I’ve also learned a bit about situational humility. I’ve had to recognize that, “I don’t know what I don’t know,”, but there are those that do know, and I need to call on them and their expertise for help. It may be hard to accept at first, but the more you do it, the wiser you become. I knew that I didn’t have a clue about where to begin or where I was headed. I recognized the need for a guide to take my hand and lead me into the forest and show me the pathways that would bring me to a clearing and my final destination. Thankfully I found her.
I had taken writing classes where students critiqued each other’s work, and while it was good to listen to others, I found that they were writing in different genres and they really couldn’t identify with what I was trying to convey. In fairness I didn’t connect well with their work either. I searched the internet for writing groups and writing coaches in the Boston area who may be able to help but came up empty there as well. Many listed true crime as a genre they were interested in, but their specialty genres were more in the areas of fantasy, science fiction, self-help, nutrition and young adult. I couldn’t take a chance on just anyone and, if I failed, have no one to blame but myself.
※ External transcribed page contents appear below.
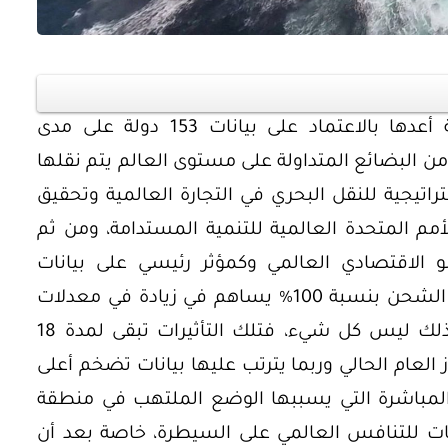
أشار صندوق النقد الدولي في دراسة أعدها بالاعتماد على بيانات 153 دولة على مدى
أوراق بحثية
ات الثلاثين الماضية إلى أن 80 % من البضائع المتداولة على مستوى العالم يتم نقلها
ورقة بحثية - أمن الطاقة المصري:
راتيجية للنقل البحري في التجارة العالمية وتحقيق
 وتعزيز
الغاز والنفط خارطة الموارد
أمم المتحدة العالمية للتنمية المستدامة، ومن ثم
وسياسات التعزيز
و الاقتصادي العالمي وكمؤثر رئيسي على بيانات
التضخم عالميًا، حيث إن ارتفاع تكاليف الشحن بنسبة 100% يساهم في زيادة في معدلات
EGP
35.00
التضخم العالمية بحوالي 0.7 %، لكن ذلك ليس كل شيء، فتلك التأثيرات تبقى لمدة 18
Add To Cart
ز العام الحالي وربما يترتب عليها بيانات تضخم أعلى
 المباشرة التي يسببها الوضع الملتهب في منطقة
ات للتنافس العالمي على السيطرة، خاصة بعد أن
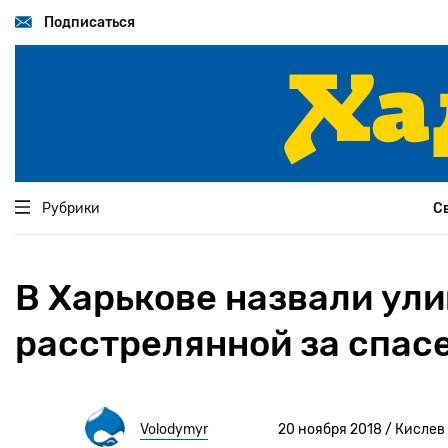
Перейти
к
Подписаться
основному
содержанию
Рубрики
С
В Харькове назвали ули
расстрелянной за спас
Volodymyr
20 ноября 2018 / Кислев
One night, as I was about to shut down the computer after a dozen or more website reviews that didn’t align with what I needed, I found a glimmer of hope. She was located 2,000 miles away in a rural section of Santa Fe, New Mexico. She listed herself as both a writing coach and editor who specialized in non-fiction and included mystery and true crime among her specialties. I sent her an email and a few days later we met on a Zoom call. After a couple of lengthy meetings and her review of a few stories I had written and an outline of my proposed book, we became a team. I still remember her initial critique. “Bill,” she said, “You write like a cop. Your reports are full of factual information, but if you want people to read it you need to make major changes. Readers want to hear your voice and learn through dialogue and know more about your characters and you need a protagonist and you need to stop writing in passive sentences!” Some easy changes I thought.
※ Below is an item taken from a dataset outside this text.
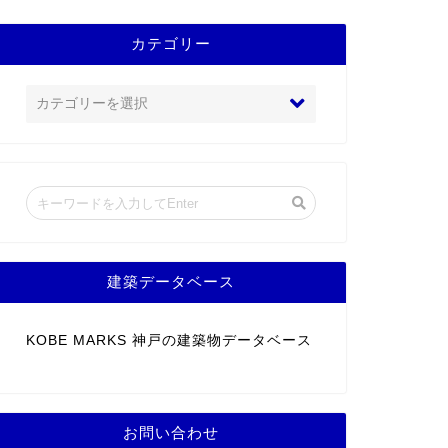
カテゴリー
建築データベース
KOBE MARKS 神戸の建築物データベース
お問い合わせ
It took six years of working side by side structuring and organizing the book. There were a few battles and a lot of determination from both of us, but we succeeded. She taught me how to be a creative storyteller who can narrate with dialogue and descriptive language and bring a story to life. She taught me how to “show and not tell.” When the manuscript was complete she connected me with a website creator, a book cover designer and formatter, as well as folks in the marketing and publicity fields to help introduce the book. All people I never would have found on my own.
I could not be more thankful that I made the effort to turn my dream into an achievement of a lifetime. I would recommend the same path to anyone with a story to tell and a need for an experienced guide for a partner.